Le HCR appelle l'UE à respecter les principes du sauvetage en mer

Le HCR appelle l'UE à respecter les principes du sauvetage en mer

Un navire des garde-côtes italiens vient en aide à des Tunisiens au large de Lampedusa.
Après les pertes massives en vie humaine survenues en Méditerranée cette semaine lors du naufrage d'un bateau transportant des réfugiés, le Haut commissariat des Nations Unies pour les réfugiés (HCR) a appelé vendredi l'Union européenne (UE) à mettre en place d'urgence des mécanismes plus fiables et plus efficaces pour le sauvetage en mer.

Plus de 220 réfugiés somaliens, érythréens et ivoiriens se sont noyés mercredi matin lorsque leur bateau a chaviré à environ 39 milles marins au sud de l'île italienne de Lampedusa.

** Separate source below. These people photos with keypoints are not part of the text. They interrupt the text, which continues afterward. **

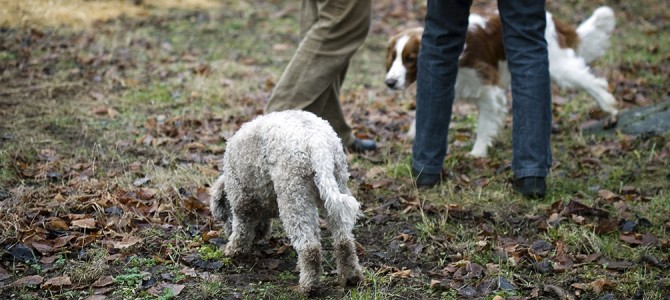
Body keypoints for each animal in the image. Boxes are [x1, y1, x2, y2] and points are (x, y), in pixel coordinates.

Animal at [213, 109, 364, 292]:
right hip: (335, 184)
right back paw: (350, 277)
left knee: (310, 248)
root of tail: (317, 142)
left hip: (292, 195)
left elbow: (242, 227)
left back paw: (308, 286)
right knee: (344, 241)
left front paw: (234, 250)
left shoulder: (242, 198)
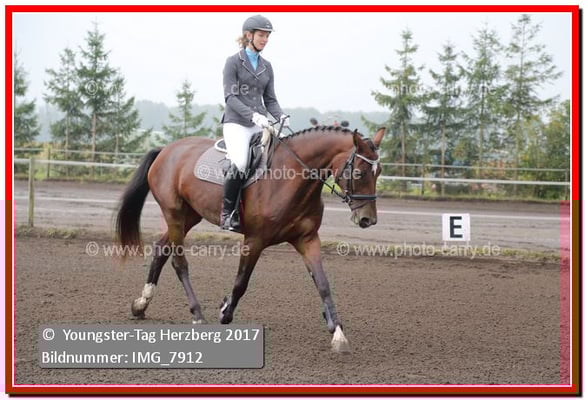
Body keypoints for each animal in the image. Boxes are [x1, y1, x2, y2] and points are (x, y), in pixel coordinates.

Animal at [115, 125, 386, 353]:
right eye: (359, 172)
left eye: (379, 172)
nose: (368, 220)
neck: (292, 179)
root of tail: (167, 149)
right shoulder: (255, 239)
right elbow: (241, 282)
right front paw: (224, 312)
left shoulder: (307, 240)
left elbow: (323, 284)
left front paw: (338, 334)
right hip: (174, 213)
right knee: (179, 262)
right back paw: (197, 314)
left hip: (190, 215)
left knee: (161, 250)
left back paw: (141, 304)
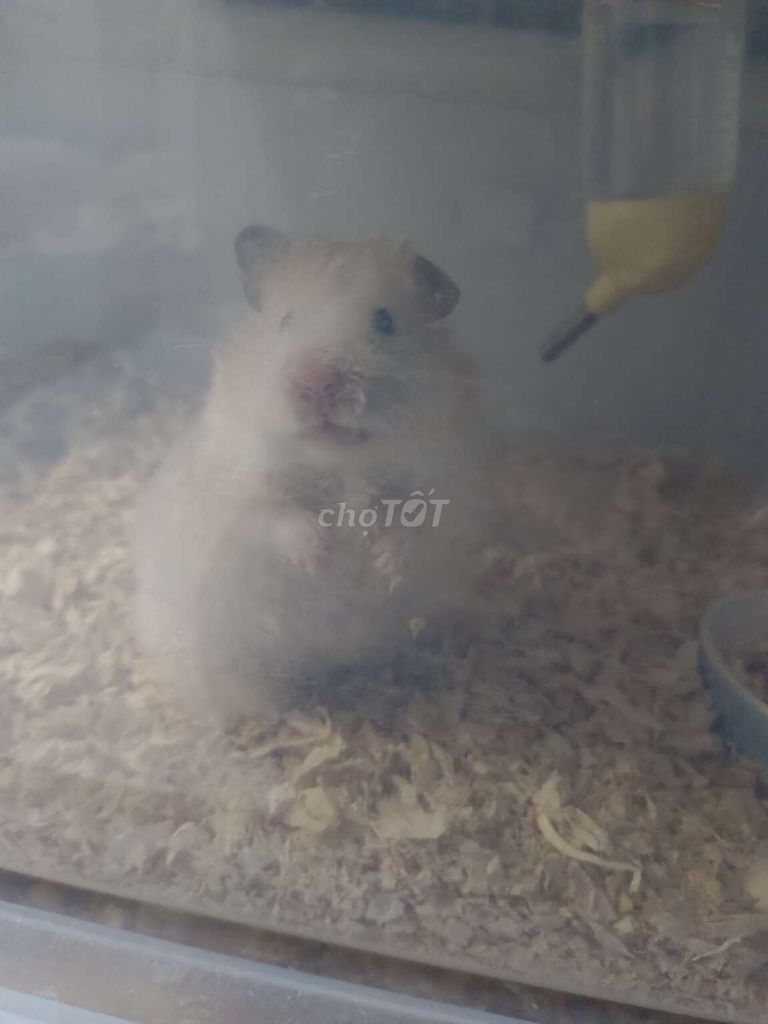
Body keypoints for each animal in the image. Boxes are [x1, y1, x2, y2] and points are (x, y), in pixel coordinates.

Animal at [135, 225, 505, 727]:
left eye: (384, 322)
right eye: (286, 321)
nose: (317, 382)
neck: (340, 463)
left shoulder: (450, 480)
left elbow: (417, 520)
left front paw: (383, 563)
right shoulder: (237, 493)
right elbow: (276, 518)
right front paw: (321, 557)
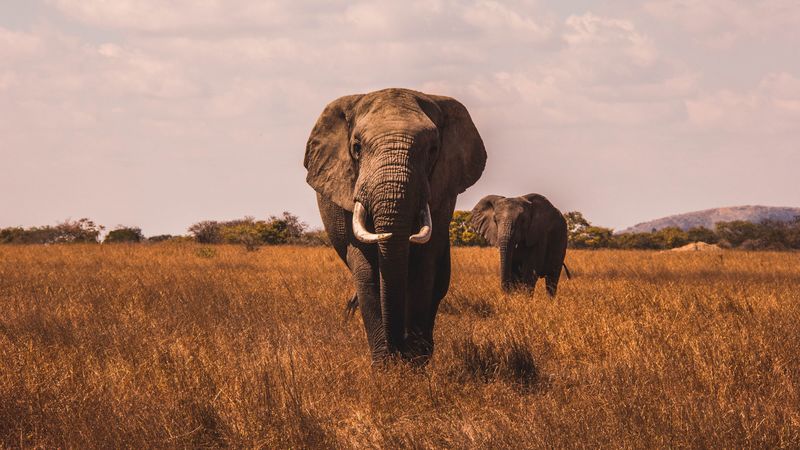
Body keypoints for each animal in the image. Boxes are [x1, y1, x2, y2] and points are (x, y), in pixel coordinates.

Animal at [304, 88, 487, 364]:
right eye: (356, 148)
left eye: (433, 149)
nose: (397, 349)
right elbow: (367, 270)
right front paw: (385, 366)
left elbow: (424, 268)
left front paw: (413, 364)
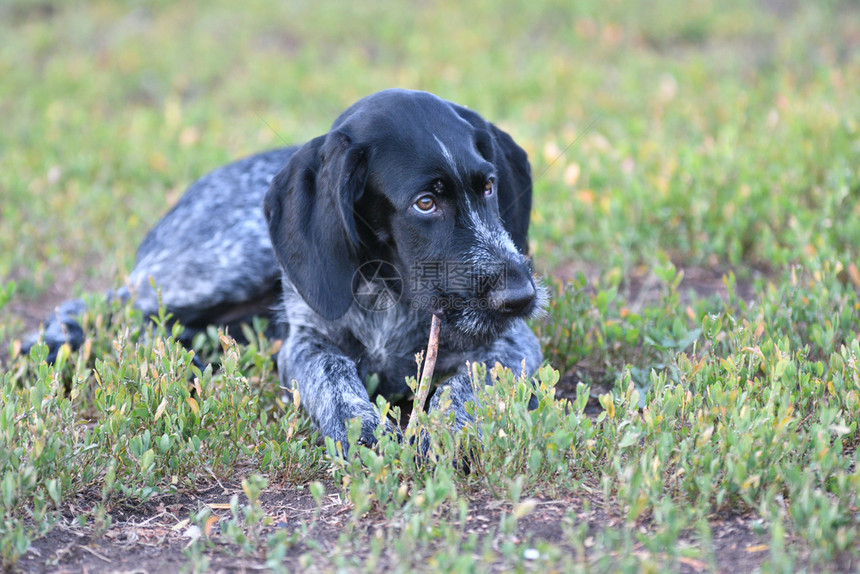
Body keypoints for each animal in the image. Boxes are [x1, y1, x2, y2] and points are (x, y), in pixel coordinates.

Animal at [21, 89, 544, 450]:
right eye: (425, 203)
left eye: (489, 187)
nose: (521, 296)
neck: (390, 294)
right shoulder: (305, 345)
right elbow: (334, 378)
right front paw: (366, 434)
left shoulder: (515, 344)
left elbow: (468, 382)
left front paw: (447, 425)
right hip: (225, 262)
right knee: (110, 303)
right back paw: (48, 345)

C'est la pire tragédie survenue ces dernières années en Méditerranée dans le cadre de ces tentatives de traversée, souligne le HCR dans un communiqué.

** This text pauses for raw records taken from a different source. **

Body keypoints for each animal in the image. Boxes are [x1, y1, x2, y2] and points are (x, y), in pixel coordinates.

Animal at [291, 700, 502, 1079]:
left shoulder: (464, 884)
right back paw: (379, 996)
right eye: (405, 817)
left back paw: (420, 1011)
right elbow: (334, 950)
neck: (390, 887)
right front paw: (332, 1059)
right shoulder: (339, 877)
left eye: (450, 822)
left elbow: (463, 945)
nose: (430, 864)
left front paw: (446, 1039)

« Actuellement des dizaines de milliers de personnes fuient le conflit en Libye et affluent via les frontières terrestres en Tunisie et en Egypte où ils trouvent la sécurité et où ils reçoivent un abri et de l'aide. Il est difficile d'admettre que la protection des personnes qui fuient via la frontière maritime de la Libye ne figure visiblement pas au même rang de priorité », a indiqué Erika Feller, la Haut Commissaire assistante du HCR en charge de la protection.

Plus de 450.000 personnes ont déjà traversé les frontières de la Libye vers des pays voisins comme la Tunisie, l'Egypte, le Niger, l'Algérie, le Tchad, le Soudan, l'Italie et Malte. Cependant, beaucoup d'autres sont bloqués par le conflit en évolution constante qui sévit en Libye. Le HCR est particulièrement préoccupé par la situation des réfugiés et des demandeurs d'asile à Misrata et dans d'autres villes libyennes. Avec la dégradation de la situation en Libye, un grand nombre de personnes pourraient considérer que fuir par la mer est la seule option envisageable.

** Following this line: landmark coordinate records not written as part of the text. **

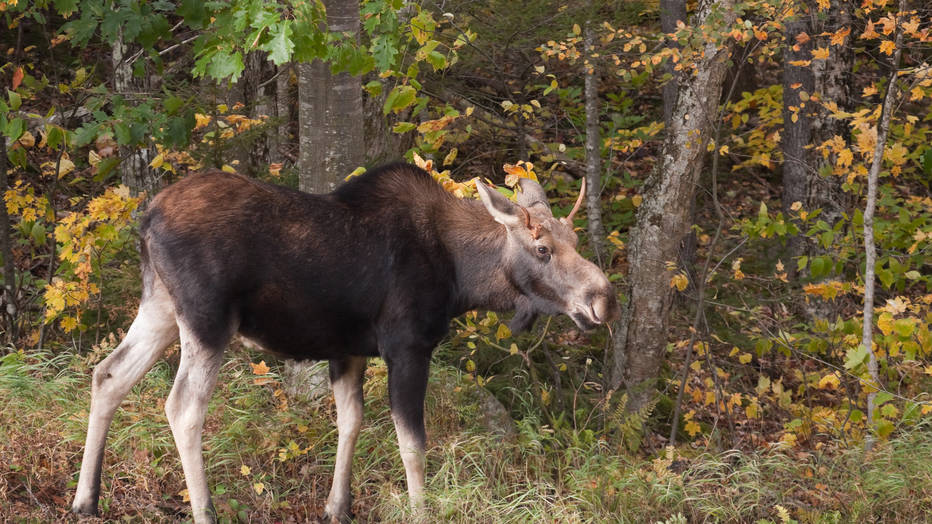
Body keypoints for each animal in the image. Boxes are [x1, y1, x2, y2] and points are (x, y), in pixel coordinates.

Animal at [71, 162, 620, 520]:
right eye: (543, 249)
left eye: (576, 242)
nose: (604, 300)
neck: (461, 277)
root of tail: (146, 220)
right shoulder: (408, 346)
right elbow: (412, 443)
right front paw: (421, 511)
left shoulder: (348, 350)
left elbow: (350, 423)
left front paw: (338, 507)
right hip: (207, 321)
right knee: (183, 406)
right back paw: (203, 510)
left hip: (160, 308)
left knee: (108, 374)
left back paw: (85, 500)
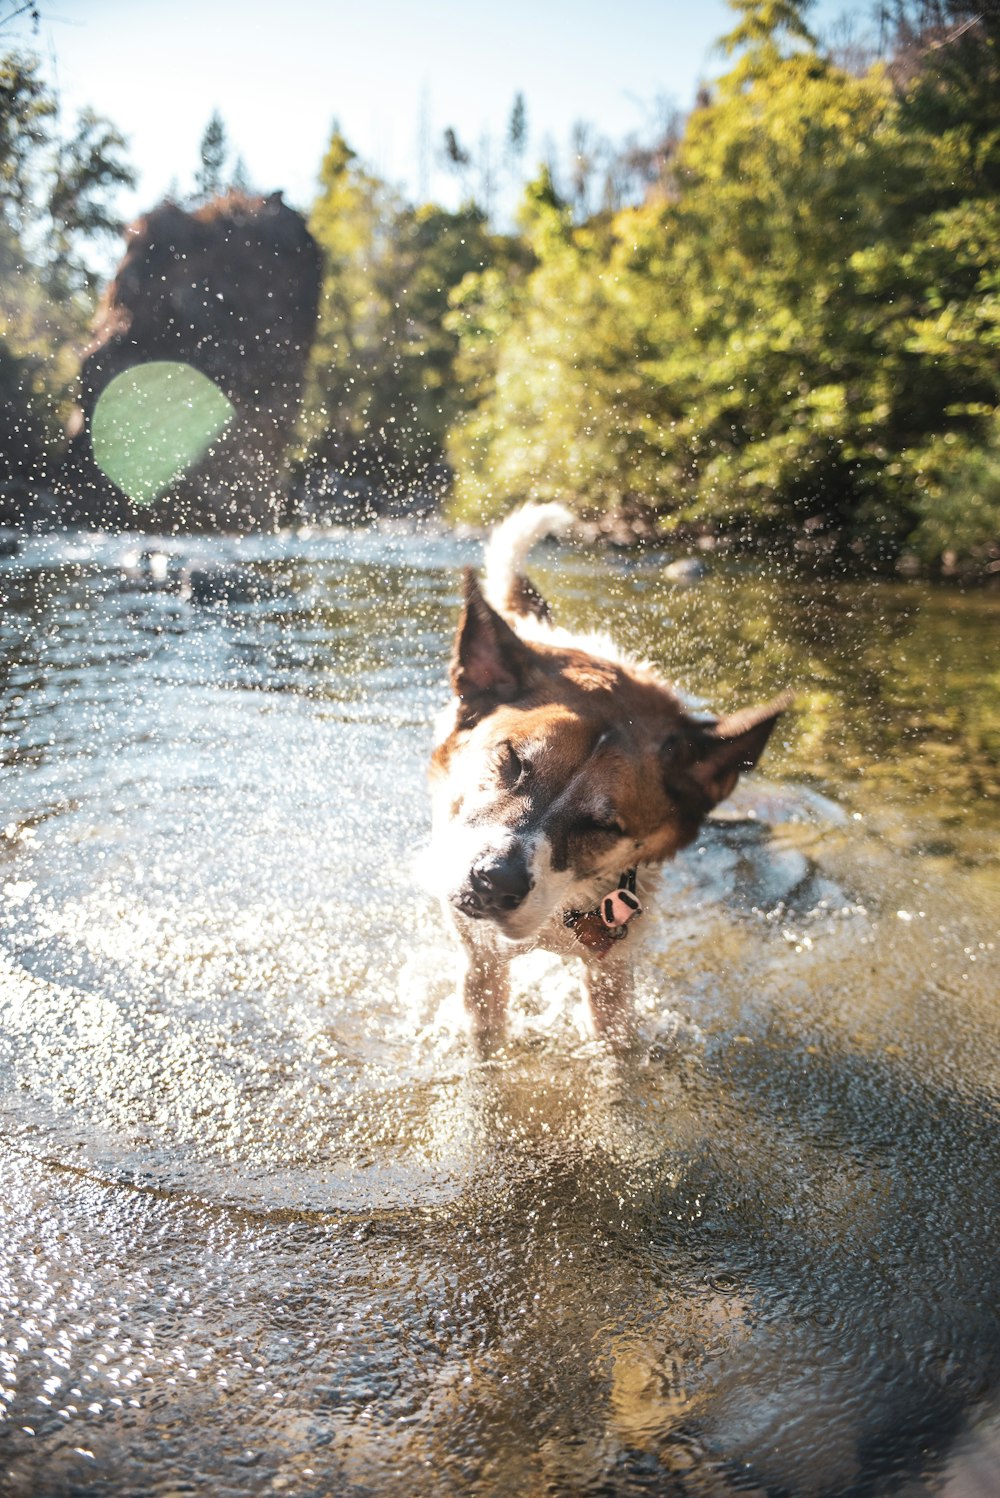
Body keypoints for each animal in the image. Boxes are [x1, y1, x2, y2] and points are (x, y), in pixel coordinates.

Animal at [431, 506, 790, 1054]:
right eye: (511, 760)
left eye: (604, 826)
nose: (494, 883)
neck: (565, 906)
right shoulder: (482, 957)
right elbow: (485, 1028)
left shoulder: (614, 969)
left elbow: (617, 1044)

La zone maritime au large des côtes libyennes est l'une des plus fréquentées en

Méditerranée. De plus, de nombreux bâtiments militaires et d'autres navires se trouvent actuellement dans cette zone. « Une longue tradition de sauvetage des vies humaines en mer pourrait être menacée si elle devient l'objet de litiges entre les Etats sur la question de qui sauve qui. C'est pourquoi nous avons d'urgence besoin d'un mécanisme de recherche et de sauvetage plus opérationnel et plus efficace », a indiqué Erika Feller.

« Nous exhortons également les capitaines de navires à continuer de prêter assistance aux personnes en détresse en mer. Toute embarcation bondée quittant la Libye en ce moment doit être considérée comme étant en situation de détresse », a-t-elle ajouté.